- _TASK TO CARRY OUT_
Search the records below for the word "Sandviksvägen". Pull out each line that has it.

Dataset entries:
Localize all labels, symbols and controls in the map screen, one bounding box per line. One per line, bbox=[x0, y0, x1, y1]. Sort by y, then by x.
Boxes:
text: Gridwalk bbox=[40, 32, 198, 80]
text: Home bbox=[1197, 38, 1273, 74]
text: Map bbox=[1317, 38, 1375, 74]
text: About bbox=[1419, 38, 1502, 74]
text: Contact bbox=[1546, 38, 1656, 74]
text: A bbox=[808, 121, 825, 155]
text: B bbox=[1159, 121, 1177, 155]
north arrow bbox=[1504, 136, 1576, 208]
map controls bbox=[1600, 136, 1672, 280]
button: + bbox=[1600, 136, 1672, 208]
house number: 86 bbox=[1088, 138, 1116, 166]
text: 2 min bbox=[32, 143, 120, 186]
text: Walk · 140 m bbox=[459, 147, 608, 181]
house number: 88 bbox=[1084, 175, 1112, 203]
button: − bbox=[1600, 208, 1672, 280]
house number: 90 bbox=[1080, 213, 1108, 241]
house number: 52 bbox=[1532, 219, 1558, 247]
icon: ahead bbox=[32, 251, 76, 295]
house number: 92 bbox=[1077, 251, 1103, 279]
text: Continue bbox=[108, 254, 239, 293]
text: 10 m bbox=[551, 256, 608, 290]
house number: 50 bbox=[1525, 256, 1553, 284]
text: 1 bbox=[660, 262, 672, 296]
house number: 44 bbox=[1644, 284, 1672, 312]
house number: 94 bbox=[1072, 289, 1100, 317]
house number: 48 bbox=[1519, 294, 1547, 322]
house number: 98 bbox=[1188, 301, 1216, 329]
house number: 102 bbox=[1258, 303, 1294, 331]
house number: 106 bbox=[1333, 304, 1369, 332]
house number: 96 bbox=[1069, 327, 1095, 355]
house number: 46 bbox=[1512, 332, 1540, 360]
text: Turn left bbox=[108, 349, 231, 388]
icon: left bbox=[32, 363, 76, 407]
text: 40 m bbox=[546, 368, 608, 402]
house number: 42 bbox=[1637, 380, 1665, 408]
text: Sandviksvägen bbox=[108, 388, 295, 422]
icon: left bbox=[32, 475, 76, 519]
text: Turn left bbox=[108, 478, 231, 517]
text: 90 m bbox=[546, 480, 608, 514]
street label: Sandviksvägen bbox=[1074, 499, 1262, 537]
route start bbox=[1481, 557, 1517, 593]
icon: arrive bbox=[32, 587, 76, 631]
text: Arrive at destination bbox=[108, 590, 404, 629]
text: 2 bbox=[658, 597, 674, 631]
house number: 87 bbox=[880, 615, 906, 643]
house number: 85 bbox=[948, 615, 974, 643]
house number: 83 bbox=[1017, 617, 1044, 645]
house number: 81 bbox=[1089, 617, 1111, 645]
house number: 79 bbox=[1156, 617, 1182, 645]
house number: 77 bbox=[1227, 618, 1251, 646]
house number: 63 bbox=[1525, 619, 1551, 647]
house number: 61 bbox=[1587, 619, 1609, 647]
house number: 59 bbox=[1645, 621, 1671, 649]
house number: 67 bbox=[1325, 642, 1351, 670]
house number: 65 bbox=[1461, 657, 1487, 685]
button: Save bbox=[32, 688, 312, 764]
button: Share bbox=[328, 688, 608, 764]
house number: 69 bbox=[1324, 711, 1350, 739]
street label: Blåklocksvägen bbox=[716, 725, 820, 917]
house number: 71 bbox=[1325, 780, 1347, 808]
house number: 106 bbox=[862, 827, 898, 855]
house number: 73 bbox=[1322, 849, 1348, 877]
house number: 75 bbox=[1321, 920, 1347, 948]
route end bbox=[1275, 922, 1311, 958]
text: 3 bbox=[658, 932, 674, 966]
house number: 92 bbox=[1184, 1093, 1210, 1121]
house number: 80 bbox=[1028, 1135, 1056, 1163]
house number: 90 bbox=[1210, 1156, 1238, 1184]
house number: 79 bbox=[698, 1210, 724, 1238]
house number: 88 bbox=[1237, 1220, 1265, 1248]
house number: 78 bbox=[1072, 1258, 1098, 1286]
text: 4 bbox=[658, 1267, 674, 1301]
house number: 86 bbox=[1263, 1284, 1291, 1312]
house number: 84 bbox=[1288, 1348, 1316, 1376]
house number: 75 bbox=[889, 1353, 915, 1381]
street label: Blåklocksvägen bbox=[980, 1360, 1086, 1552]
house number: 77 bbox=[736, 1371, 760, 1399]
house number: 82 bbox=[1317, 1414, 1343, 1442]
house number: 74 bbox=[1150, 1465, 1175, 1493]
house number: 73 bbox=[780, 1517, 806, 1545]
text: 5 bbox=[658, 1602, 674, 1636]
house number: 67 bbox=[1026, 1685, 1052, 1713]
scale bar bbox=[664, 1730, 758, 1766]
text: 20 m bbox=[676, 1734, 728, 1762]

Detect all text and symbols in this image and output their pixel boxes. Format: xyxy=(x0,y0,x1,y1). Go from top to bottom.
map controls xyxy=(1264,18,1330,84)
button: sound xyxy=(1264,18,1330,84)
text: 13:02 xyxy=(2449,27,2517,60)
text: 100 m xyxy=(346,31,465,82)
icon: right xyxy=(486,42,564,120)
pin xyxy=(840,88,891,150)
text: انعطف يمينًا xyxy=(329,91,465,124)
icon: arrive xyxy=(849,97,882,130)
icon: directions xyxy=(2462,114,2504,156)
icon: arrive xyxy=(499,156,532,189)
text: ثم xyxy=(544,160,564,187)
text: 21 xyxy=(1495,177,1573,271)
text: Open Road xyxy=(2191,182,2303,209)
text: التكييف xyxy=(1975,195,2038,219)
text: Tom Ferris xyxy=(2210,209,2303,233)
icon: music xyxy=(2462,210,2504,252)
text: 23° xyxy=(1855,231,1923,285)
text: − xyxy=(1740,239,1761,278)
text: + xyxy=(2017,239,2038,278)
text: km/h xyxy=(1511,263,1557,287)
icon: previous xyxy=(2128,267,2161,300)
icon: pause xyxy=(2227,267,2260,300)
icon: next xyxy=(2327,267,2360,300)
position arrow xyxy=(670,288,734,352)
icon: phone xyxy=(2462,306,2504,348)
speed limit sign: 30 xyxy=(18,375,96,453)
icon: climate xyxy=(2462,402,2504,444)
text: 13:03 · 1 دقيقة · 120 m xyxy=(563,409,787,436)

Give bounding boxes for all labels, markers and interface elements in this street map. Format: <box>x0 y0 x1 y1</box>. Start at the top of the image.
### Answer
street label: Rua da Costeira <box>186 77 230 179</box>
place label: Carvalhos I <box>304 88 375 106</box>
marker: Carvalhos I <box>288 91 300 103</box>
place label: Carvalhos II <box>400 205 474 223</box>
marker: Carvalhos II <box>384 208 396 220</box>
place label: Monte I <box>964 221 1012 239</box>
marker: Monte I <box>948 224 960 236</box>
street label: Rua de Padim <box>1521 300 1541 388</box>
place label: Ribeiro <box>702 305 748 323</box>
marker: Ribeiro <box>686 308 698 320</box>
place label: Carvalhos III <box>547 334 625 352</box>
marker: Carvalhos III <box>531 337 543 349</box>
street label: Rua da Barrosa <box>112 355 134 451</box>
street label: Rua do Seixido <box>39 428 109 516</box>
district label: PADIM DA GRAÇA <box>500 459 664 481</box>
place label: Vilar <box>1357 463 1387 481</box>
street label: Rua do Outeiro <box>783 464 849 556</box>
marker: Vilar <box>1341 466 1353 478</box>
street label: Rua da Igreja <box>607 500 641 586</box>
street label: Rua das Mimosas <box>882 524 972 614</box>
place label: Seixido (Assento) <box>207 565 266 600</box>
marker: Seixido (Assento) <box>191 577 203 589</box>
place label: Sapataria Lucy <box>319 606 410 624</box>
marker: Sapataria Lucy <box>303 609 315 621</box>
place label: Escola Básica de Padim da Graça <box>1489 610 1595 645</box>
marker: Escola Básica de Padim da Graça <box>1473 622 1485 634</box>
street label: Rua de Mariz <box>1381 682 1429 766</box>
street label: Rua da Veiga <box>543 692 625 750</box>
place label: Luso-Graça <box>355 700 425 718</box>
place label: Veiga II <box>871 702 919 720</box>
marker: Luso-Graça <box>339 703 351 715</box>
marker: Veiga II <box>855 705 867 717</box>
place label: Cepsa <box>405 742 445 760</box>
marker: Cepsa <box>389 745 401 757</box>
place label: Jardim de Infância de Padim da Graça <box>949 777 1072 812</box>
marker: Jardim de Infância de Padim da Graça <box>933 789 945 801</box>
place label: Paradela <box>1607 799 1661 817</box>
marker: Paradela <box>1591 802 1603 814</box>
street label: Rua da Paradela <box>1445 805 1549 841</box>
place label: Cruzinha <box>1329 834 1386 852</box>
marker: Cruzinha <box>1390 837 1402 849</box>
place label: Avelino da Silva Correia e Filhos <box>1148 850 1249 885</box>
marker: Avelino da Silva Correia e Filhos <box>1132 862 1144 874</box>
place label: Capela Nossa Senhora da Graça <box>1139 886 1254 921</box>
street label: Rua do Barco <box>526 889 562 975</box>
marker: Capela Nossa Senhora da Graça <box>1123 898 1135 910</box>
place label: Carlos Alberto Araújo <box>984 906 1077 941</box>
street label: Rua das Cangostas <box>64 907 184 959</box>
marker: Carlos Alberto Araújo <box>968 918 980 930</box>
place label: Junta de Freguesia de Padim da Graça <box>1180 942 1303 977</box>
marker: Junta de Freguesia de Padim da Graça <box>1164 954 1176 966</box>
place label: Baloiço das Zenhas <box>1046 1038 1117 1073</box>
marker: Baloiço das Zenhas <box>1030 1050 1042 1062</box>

- _SOLUTION TO THIS TASK_
text: Sandviksvägen bbox=[108, 388, 295, 422]
street label: Sandviksvägen bbox=[1074, 499, 1262, 537]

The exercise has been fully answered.